Well-meaning supervisors often try to help by urging their juniors to “have more faith in yourself” and “believe in yourself a bit more”.

That’s OK but it doesn’t deal with the inherent problem: that academic overachievers usually have an external locus of evaluation.

What on earth is that?

Well, if you’ve gone through life striving to attain certain accolades or goals, then you start to attach your worth to those external achievements. And when you enter into a competitive profession, that tendency becomes even more pronounced.

In contrast, those with an internal locus of evaluation have an instinct or an inner compass, which guides them as to what is “good enough”. When to down tools on a piece of work. When to say no to a request.

Take law for example. Starting a pupillage or a training contract is a bit like asking a really decent home cook to suddenly become a master Japanese sushi chef. Everything you do is picked apart. You are retrained in how to think, how to analyse and how to present.

After going through this process, how could your locus of evaluation be anything other than external? You’ve been given the message that the old ways in which you worked “PL” (pre-law) were wrong. But didn’t these ways get you pretty far in life “PL”, through a good university education etc? So how could you be anything other than a little confused by this messaging?

This process, albeit essential, causes people to lose their bearings. How do they know what is “good” and what isn’t anymore?

What we say and what we hear

And then we tell them to “be more confident” in appraisals.

If you tell someone who’s lacking in confidence to “be more confident” the danger is that all they hear is more criticism.

You mean to say “you’re good enough”.

But what they hear is “you’re not good enough” (because your lack of confidence is inhibiting your performance).

And a comment that was intended to be helpful has a shaming effect, which then entrenches the very problem you were trying to help them with!

So what can you say/do that’s helpful?

Asking the right questions

Instead of telling your junior to “be more confident”, ask them: “how are you confident?”, “in what settings do you feel most confident?” and “when do you feel less confident?”. That leads to a more nuanced conversation.

Confidence isn’t binary. What you want to do is to work with your juniors to harness the latent confidence they already have that only comes out in certain settings. You want to help them to bring it to the fore in the scenarios where it’s less present.

Creating ‘safe’ environments

Acknowledge that the “confidence” issue is not all on the junior; it’s a systemic issue.

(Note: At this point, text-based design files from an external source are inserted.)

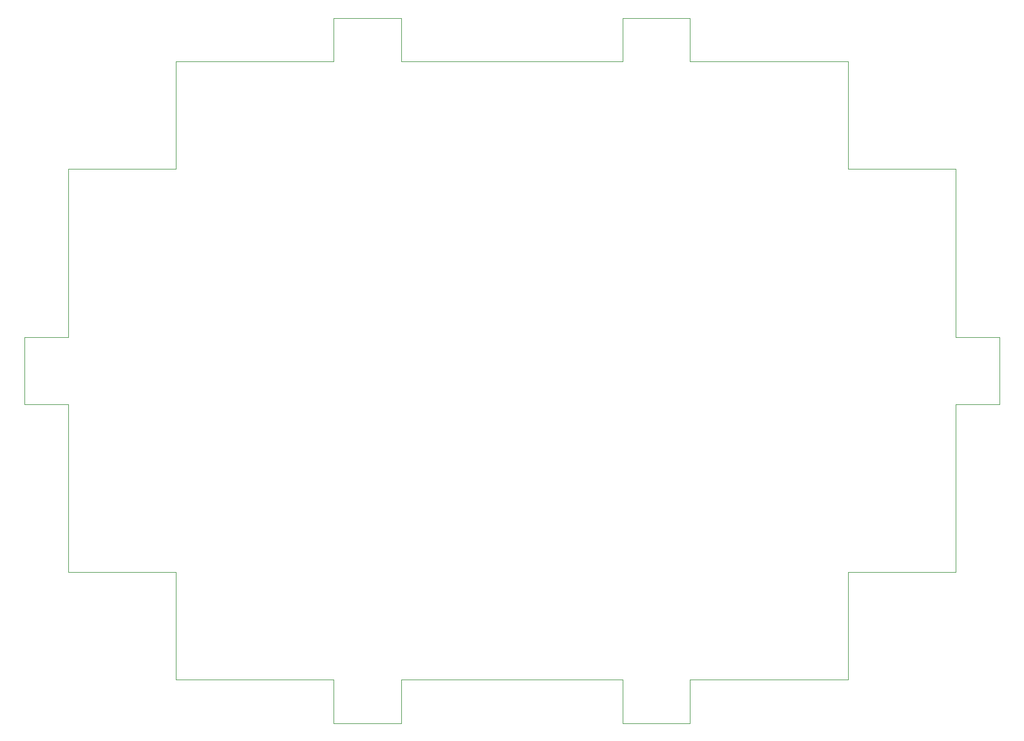
<source format=gbr>
G04 #@! TF.GenerationSoftware,KiCad,Pcbnew,(5.1.9)-1*
G04 #@! TF.CreationDate,2022-06-27T08:21:43+02:00*
G04 #@! TF.ProjectId,green_detect_3,67726565-6e5f-4646-9574-6563745f332e,0.00*
G04 #@! TF.SameCoordinates,Original*
G04 #@! TF.FileFunction,Profile,NP*
%FSLAX46Y46*%
G04 Gerber Fmt 4.6, Leading zero omitted, Abs format (unit mm)*
G04 Created by KiCad (PCBNEW (5.1.9)-1) date 2022-06-27 08:21:43*
%MOMM*%
%LPD*%
G01*
G04 APERTURE LIST*
G04 #@! TA.AperFunction,Profile*
%ADD10C,0.050000*%
G04 #@! TD*
G04 APERTURE END LIST*
D10*
X78000000Y-65000000D02*
X78000000Y-90000000D01*
X94000000Y-65000000D02*
X78000000Y-65000000D01*
X94000000Y-49000000D02*
X94000000Y-65000000D01*
X117500000Y-49000000D02*
X94000000Y-49000000D01*
X117500000Y-42500000D02*
X117500000Y-49000000D01*
X127500000Y-42500000D02*
X117500000Y-42500000D01*
X127500000Y-49000000D02*
X127500000Y-42500000D01*
X160500000Y-49000000D02*
X127500000Y-49000000D01*
X160500000Y-42500000D02*
X160500000Y-49000000D01*
X170500000Y-42500000D02*
X160500000Y-42500000D01*
X170500000Y-49000000D02*
X170500000Y-42500000D01*
X194000000Y-49000000D02*
X170500000Y-49000000D01*
X194000000Y-65000000D02*
X194000000Y-49000000D01*
X210000000Y-65000000D02*
X194000000Y-65000000D01*
X210000000Y-90000000D02*
X210000000Y-65000000D01*
X216500000Y-90000000D02*
X210000000Y-90000000D01*
X216500000Y-100000000D02*
X216500000Y-90000000D01*
X210000000Y-100000000D02*
X216500000Y-100000000D01*
X210000000Y-125000000D02*
X210000000Y-100000000D01*
X194000000Y-125000000D02*
X210000000Y-125000000D01*
X194000000Y-141000000D02*
X194000000Y-125000000D01*
X170500000Y-141000000D02*
X194000000Y-141000000D01*
X170500000Y-147500000D02*
X170500000Y-141000000D01*
X160500000Y-147500000D02*
X170500000Y-147500000D01*
X160500000Y-141000000D02*
X160500000Y-147500000D01*
X127500000Y-141000000D02*
X160500000Y-141000000D01*
X127500000Y-147500000D02*
X127500000Y-141000000D01*
X117500000Y-147500000D02*
X127500000Y-147500000D01*
X117500000Y-141000000D02*
X117500000Y-147500000D01*
X94000000Y-141000000D02*
X117500000Y-141000000D01*
X94000000Y-125000000D02*
X94000000Y-141000000D01*
X78000000Y-125000000D02*
X94000000Y-125000000D01*
X78000000Y-100000000D02*
X78000000Y-125000000D01*
X71500000Y-100000000D02*
X78000000Y-100000000D01*
X71500000Y-90000000D02*
X71500000Y-100000000D01*
X78000000Y-90000000D02*
X71500000Y-90000000D01*
M02*

</source>
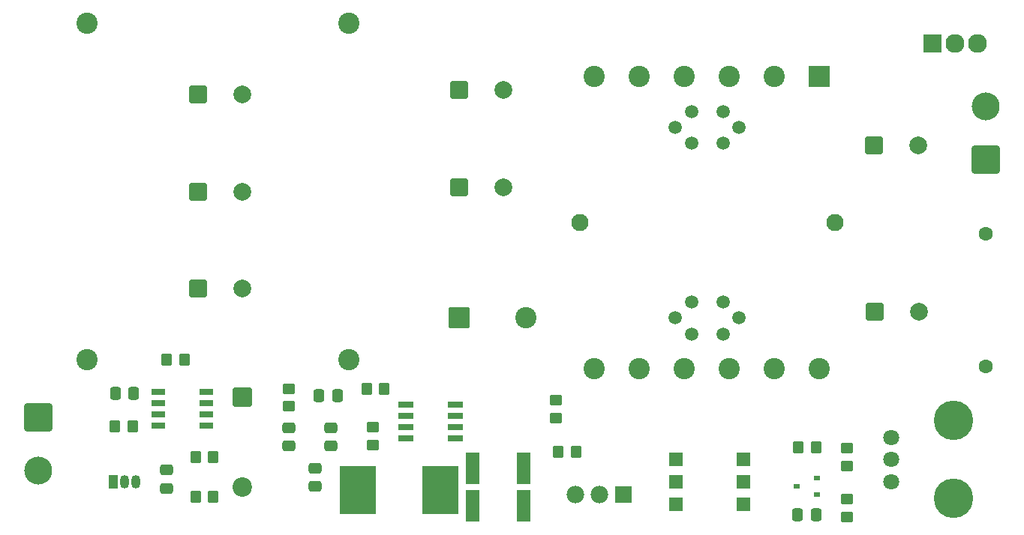
<source format=gbr>
%TF.GenerationSoftware,KiCad,Pcbnew,9.0.7*%
%TF.CreationDate,2026-01-07T19:43:00+01:00*%
%TF.ProjectId,power-electronics2,706f7765-722d-4656-9c65-6374726f6e69,rev?*%
%TF.SameCoordinates,Original*%
%TF.FileFunction,Soldermask,Top*%
%TF.FilePolarity,Negative*%
%FSLAX46Y46*%
G04 Gerber Fmt 4.6, Leading zero omitted, Abs format (unit mm)*
G04 Created by KiCad (PCBNEW 9.0.7) date 2026-01-07 19:43:00*
%MOMM*%
%LPD*%
G01*
G04 APERTURE LIST*
G04 Aperture macros list*
%AMRoundRect*
0 Rectangle with rounded corners*
0 $1 Rounding radius*
0 $2 $3 $4 $5 $6 $7 $8 $9 X,Y pos of 4 corners*
0 Add a 4 corners polygon primitive as box body*
4,1,4,$2,$3,$4,$5,$6,$7,$8,$9,$2,$3,0*
0 Add four circle primitives for the rounded corners*
1,1,$1+$1,$2,$3*
1,1,$1+$1,$4,$5*
1,1,$1+$1,$6,$7*
1,1,$1+$1,$8,$9*
0 Add four rect primitives between the rounded corners*
20,1,$1+$1,$2,$3,$4,$5,0*
20,1,$1+$1,$4,$5,$6,$7,0*
20,1,$1+$1,$6,$7,$8,$9,0*
20,1,$1+$1,$8,$9,$2,$3,0*%
G04 Aperture macros list end*
%ADD10R,4.050000X5.500000*%
%ADD11RoundRect,0.250000X-0.450000X0.350000X-0.450000X-0.350000X0.450000X-0.350000X0.450000X0.350000X0*%
%ADD12C,2.400000*%
%ADD13R,1.525000X0.650000*%
%ADD14RoundRect,0.250000X0.475000X-0.337500X0.475000X0.337500X-0.475000X0.337500X-0.475000X-0.337500X0*%
%ADD15RoundRect,0.250000X-0.475000X0.337500X-0.475000X-0.337500X0.475000X-0.337500X0.475000X0.337500X0*%
%ADD16R,2.130000X2.130000*%
%ADD17C,2.130000*%
%ADD18RoundRect,0.250000X0.550000X0.550000X-0.550000X0.550000X-0.550000X-0.550000X0.550000X-0.550000X0*%
%ADD19RoundRect,0.250000X-0.350000X-0.450000X0.350000X-0.450000X0.350000X0.450000X-0.350000X0.450000X0*%
%ADD20RoundRect,0.250000X0.350000X0.450000X-0.350000X0.450000X-0.350000X-0.450000X0.350000X-0.450000X0*%
%ADD21RoundRect,0.249999X-0.850001X0.850001X-0.850001X-0.850001X0.850001X-0.850001X0.850001X0.850001X0*%
%ADD22C,2.200000*%
%ADD23R,1.050000X1.500000*%
%ADD24O,1.050000X1.500000*%
%ADD25RoundRect,0.250000X-0.750000X-0.750000X0.750000X-0.750000X0.750000X0.750000X-0.750000X0.750000X0*%
%ADD26C,2.000000*%
%ADD27R,1.550000X3.550000*%
%ADD28RoundRect,0.250000X0.337500X0.475000X-0.337500X0.475000X-0.337500X-0.475000X0.337500X-0.475000X0*%
%ADD29RoundRect,0.250000X-0.337500X-0.475000X0.337500X-0.475000X0.337500X0.475000X-0.337500X0.475000X0*%
%ADD30C,1.500000*%
%ADD31C,1.950000*%
%ADD32R,0.675000X0.620000*%
%ADD33C,1.600000*%
%ADD34R,2.400000X2.400000*%
%ADD35R,1.725000X0.700000*%
%ADD36RoundRect,0.250000X1.325000X-1.325000X1.325000X1.325000X-1.325000X1.325000X-1.325000X-1.325000X0*%
%ADD37C,3.150000*%
%ADD38R,1.980000X1.980000*%
%ADD39C,1.980000*%
%ADD40C,1.800000*%
%ADD41C,4.460000*%
%ADD42RoundRect,0.250000X-1.325000X1.325000X-1.325000X-1.325000X1.325000X-1.325000X1.325000X1.325000X0*%
%ADD43RoundRect,0.250001X-0.949999X-0.949999X0.949999X-0.949999X0.949999X0.949999X-0.949999X0.949999X0*%
G04 APERTURE END LIST*
D10*
%TO.C,R6*%
X60277589Y-70127999D03*
X69577591Y-70127999D03*
%TD*%
D11*
%TO.C,R2*%
X115427590Y-65377999D03*
X115427590Y-67377999D03*
%TD*%
D12*
%TO.C,L4*%
X29677590Y-55377999D03*
X29677590Y-17377999D03*
%TD*%
D11*
%TO.C,R12*%
X52427590Y-58627999D03*
X52427590Y-60627999D03*
%TD*%
D13*
%TO.C,IC4*%
X37715590Y-58972999D03*
X37715590Y-60242999D03*
X37715590Y-61512999D03*
X37715590Y-62782999D03*
X43139590Y-62782999D03*
X43139590Y-61512999D03*
X43139590Y-60242999D03*
X43139590Y-58972999D03*
%TD*%
D14*
%TO.C,C16*%
X38677590Y-69877999D03*
X38677590Y-67802999D03*
%TD*%
D15*
%TO.C,C13*%
X55427590Y-67627999D03*
X55427590Y-69702999D03*
%TD*%
D11*
%TO.C,R9*%
X61927590Y-63008000D03*
X61927590Y-65008000D03*
%TD*%
D15*
%TO.C,C14*%
X52427590Y-63052999D03*
X52427590Y-65127999D03*
%TD*%
D16*
%TO.C,D1*%
X125077589Y-19627999D03*
D17*
X127627589Y-19627999D03*
X130177590Y-19627999D03*
%TD*%
D18*
%TO.C,U1*%
X103737590Y-71667999D03*
X103737590Y-69127999D03*
X103737590Y-66587999D03*
X96117590Y-66587999D03*
X96117590Y-69127999D03*
X96117590Y-71667999D03*
%TD*%
D15*
%TO.C,C11*%
X57177590Y-63052999D03*
X57177590Y-65127999D03*
%TD*%
D19*
%TO.C,R14*%
X41927590Y-66377999D03*
X43927590Y-66377999D03*
%TD*%
D20*
%TO.C,R4*%
X111927590Y-65278000D03*
X109927590Y-65278000D03*
%TD*%
D21*
%TO.C,D2*%
X47177590Y-59547999D03*
D22*
X47177590Y-69707999D03*
%TD*%
D23*
%TO.C,Q2*%
X32637590Y-69127999D03*
D24*
X33907591Y-69127999D03*
X35177590Y-69127999D03*
%TD*%
D11*
%TO.C,R3*%
X115427590Y-71127999D03*
X115427590Y-73127999D03*
%TD*%
D25*
%TO.C,C1*%
X118502590Y-31127999D03*
D26*
X123502590Y-31127999D03*
%TD*%
D27*
%TO.C,R8*%
X73177590Y-71877999D03*
X78977590Y-71877999D03*
%TD*%
D19*
%TO.C,R15*%
X41927590Y-70877999D03*
X43927590Y-70877999D03*
%TD*%
D28*
%TO.C,C12*%
X57927590Y-59377999D03*
X55852590Y-59377999D03*
%TD*%
D25*
%TO.C,C7*%
X42206528Y-36377999D03*
D26*
X47206528Y-36377999D03*
%TD*%
D25*
%TO.C,C8*%
X71677590Y-24877999D03*
D26*
X76677590Y-24877999D03*
%TD*%
D25*
%TO.C,C6*%
X42177590Y-25342999D03*
D26*
X47177590Y-25342999D03*
%TD*%
D19*
%TO.C,R5*%
X82836000Y-65786000D03*
X84836000Y-65786000D03*
%TD*%
D29*
%TO.C,C10*%
X109852590Y-72877999D03*
X111927590Y-72877999D03*
%TD*%
D30*
%TO.C,L1*%
X97881539Y-27305641D03*
X96085488Y-29101692D03*
X97881539Y-30897743D03*
X97881539Y-48858256D03*
X96085488Y-50654307D03*
X97881539Y-52450358D03*
X101473641Y-52450358D03*
X103269693Y-50654307D03*
X101473641Y-48858256D03*
X101473641Y-30897743D03*
X103269693Y-29101692D03*
X101473641Y-27305641D03*
D31*
X85309180Y-39878000D03*
X114046000Y-39878000D03*
%TD*%
D32*
%TO.C,IC2*%
X112065590Y-70627999D03*
X112065590Y-68727999D03*
X109789589Y-69677999D03*
%TD*%
D20*
%TO.C,R10*%
X63230000Y-58674000D03*
X61230000Y-58674000D03*
%TD*%
D33*
%TO.C,C2*%
X131122590Y-41137999D03*
X131122590Y-56137999D03*
%TD*%
D25*
%TO.C,C9*%
X71677590Y-35877999D03*
D26*
X76677590Y-35877999D03*
%TD*%
D34*
%TO.C,H1*%
X112337590Y-23377999D03*
D12*
X107257591Y-23377999D03*
X102177590Y-23377999D03*
X97097590Y-23377999D03*
X92017590Y-23377999D03*
X86937590Y-23377999D03*
X86937590Y-56397999D03*
X92017590Y-56397999D03*
X97097590Y-56397999D03*
X102177590Y-56397999D03*
X107257590Y-56397998D03*
X112337590Y-56397999D03*
%TD*%
D11*
%TO.C,R11*%
X82550000Y-59960000D03*
X82550000Y-61960000D03*
%TD*%
D35*
%TO.C,IC1*%
X65615590Y-60472999D03*
X65615590Y-61742999D03*
X65615590Y-63012999D03*
X65615590Y-64282999D03*
X71239590Y-64282999D03*
X71239590Y-63012999D03*
X71239590Y-61742999D03*
X71239590Y-60472999D03*
%TD*%
D27*
%TO.C,R7*%
X73177590Y-67627999D03*
X78977590Y-67627999D03*
%TD*%
D20*
%TO.C,R13*%
X34798000Y-62877999D03*
X32798000Y-62877999D03*
%TD*%
D36*
%TO.C,J2*%
X131122590Y-32762999D03*
D37*
X131122590Y-26762999D03*
%TD*%
D38*
%TO.C,Q1*%
X90177590Y-70608999D03*
D39*
X87477590Y-70608999D03*
X84777589Y-70608999D03*
%TD*%
D25*
%TO.C,C4*%
X42177590Y-47342999D03*
D26*
X47177590Y-47342999D03*
%TD*%
D19*
%TO.C,R1*%
X38677590Y-55377999D03*
X40677590Y-55377999D03*
%TD*%
D25*
%TO.C,C3*%
X118594913Y-49907999D03*
D26*
X123594913Y-49907999D03*
%TD*%
D40*
%TO.C,VR1*%
X120427590Y-64127999D03*
X120427590Y-66627999D03*
X120427590Y-69127999D03*
D41*
X127427590Y-62227999D03*
X127427590Y-71027999D03*
%TD*%
D12*
%TO.C,L3*%
X59177590Y-17377999D03*
X59177590Y-55377999D03*
%TD*%
D42*
%TO.C,J1*%
X24177590Y-61877999D03*
D37*
X24177590Y-67877999D03*
%TD*%
D43*
%TO.C,C5*%
X71677590Y-50627999D03*
D12*
X79177590Y-50627999D03*
%TD*%
D28*
%TO.C,C15*%
X34927590Y-59127999D03*
X32852590Y-59127999D03*
%TD*%
M02*

</source>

The requirement for excellence of client service in professional services has come at the cost of creating teaching and learning environments.

So, juniors don’t feel safe to offer ideas in a client meeting or call. Or to contribute during team get-togethers.

I know it creates more work for you, the supervisor. But ask the junior beforehand what could help them to contribute in client or team settings. Or offer them some ideas.

They might like to take on a discrete aspect of the task that they feel comfortable with and to lead on discussions with the client about that.

They might want you to give them a prompt early on in a meeting to raise something (it’s much easier to contribute later on in a meeting if you’ve said something early on, however small).

This might sound like spoon-feeding. But it will help you, the supervisor in the long run if your juniors are not cowed by such situations.

Tricks of the trade

Share with your juniors the confidence tricks you’ve learnt along the way.

We all have them.

Take public speaking for example. Many professionals learn tricks such as carrying a notebook or pen to help them do something with their hands and still their nerves during presentations.

Or they arrange conference rooms so they’re sat at a table/desk rather than having to stand while they speak (reducing the risk of ‘jelly leg syndrome).

None of us are supremely confident. So let’s show and teach our juniors the tricks we’ve learnt along the way.